BEIJING, Jan. 11, 2011 -- If it continues on its current path, North Korea could be a "direct threat" to the United States in five years or less, Defense Secretary Robert M. Gates said in Beijing, today.
Gates has shared with Chinese officials America's concern about North Korea, and the need for stability on the peninsula. The secretary spoke to reporters at a roundtable following meetings with Chinese President Hu Jintao.
Gates told reporters that North Korea is not an immediate threat to the United States.
"But on the other hand, I don't think it is a five-year threat," the secretary said. "Let me be precise. I think that North Korea will have developed an intercontinental ballistic missile within that time frame."
The secretary thanked Chinese officials for the constructive role they have played in dampening tensions on the peninsula.
"They clearly have played a helpful role," he said.
There are two major events that have changed the status quo on the Korean peninsula, Gates said. The first is North Korean leaders continuing their development of nuclear weapons and intercontinental ballistic missiles.
"North Korea is becoming a direct threat to the United States and we have to take that into account," Gates said.

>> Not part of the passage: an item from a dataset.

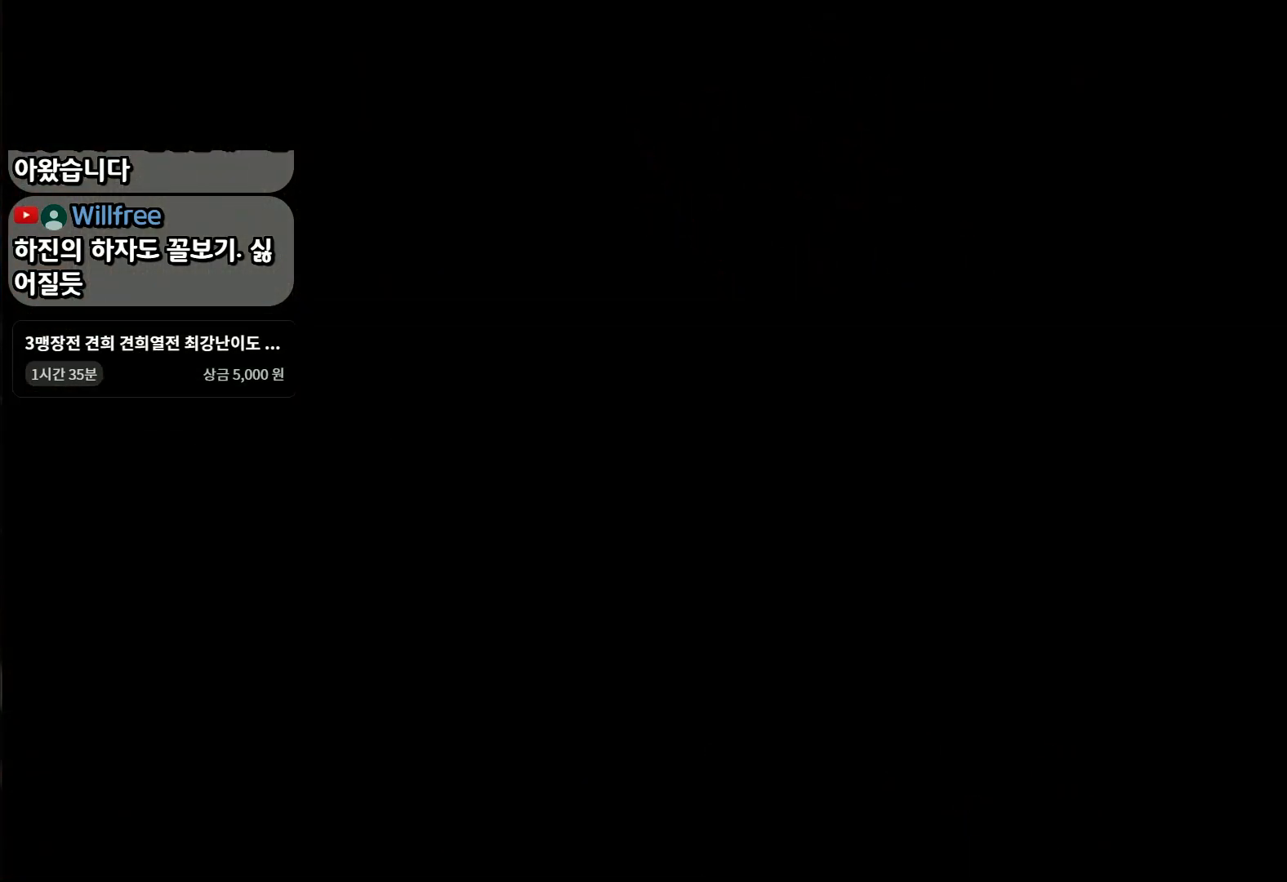
{"buttons": [], "left_stick": "center", "right_stick": "center", "events": [[50, "CIRCLE", "down"], [166, "CIRCLE", "up"]]}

The second event, he said, is "the sea change in the attitude of the South Korean public in their willingness to tolerate the kind of provocations the North Koreans have engaged in for many years."
In March last year, North Korea torpedoed the South Korean ship Cheonan and killed 46 South Korean sailors. In November, North Korea shelled Yeonpyeong Island, killing two civilians and two South Korean marines.

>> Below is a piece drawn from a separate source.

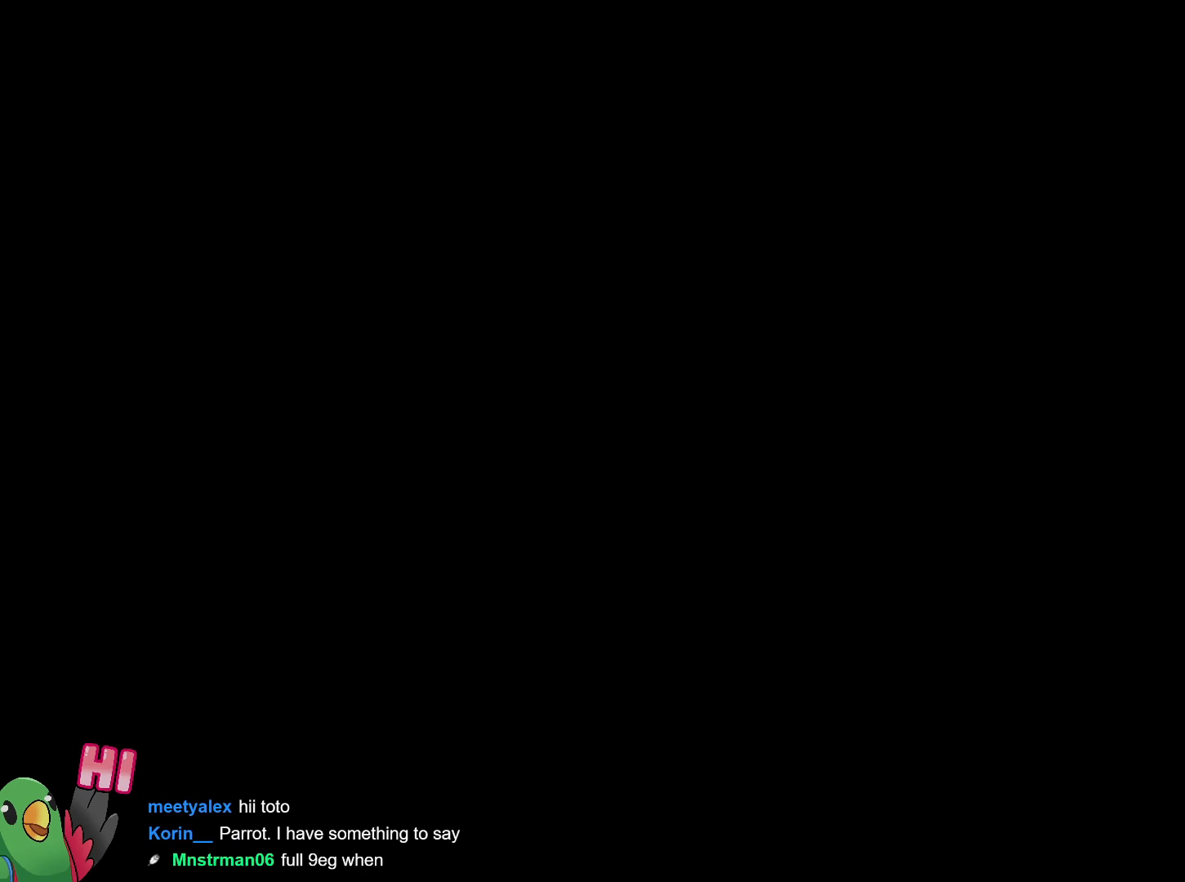
Gameplay with a controller (Nintendo layout); each line is a JSON object with the inputs held at the frame after it. "events" lists button and stick changes between this image and that frame as [ms after this image, input, new state], when the widget could be followed in between. Not read: HOME L3 R3.
{"buttons": [], "left_stick": "center", "right_stick": "center", "events": [[417, "B", "down"], [484, "B", "up"]]}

"Clearly, if there is another provocation, there will be pressure on the South Korean government to react," Gates said. "We consider this a situation of real concern and we think there is some urgency to proceeding down the track of negotiations and engagement."
It's time, Gates said, for North Korea to engage in meaningful negotiations with its neighbor to the south.
"We don't want to see the situation that we've seen so many times before, which is the North Koreans engage in a provocation and then everybody scrambles to try to put 'Humpty Dumpty' back together again," he said. "I've used the phrase, 'I don't want to buy the same horse twice.'"
"I think we would like to see some concrete actions by North Korea that shows they are serious about moving to a negotiation and engagement track," Gates added.
North Korean officials announced that they are ready for negotiations with South Korea.
"Rhetoric is not enough at this time," Gates said. "I think the North Koreans have to demonstrate that they are serious about negotiation and engagement at this point."
The secretary suggested North Korean moratoriums on missile testing and nuclear testing for a start.
"There are several areas where they can take concrete actions," he said.
The secretary leaves China for Japan Jan. 12, and will visit South Korea later this week.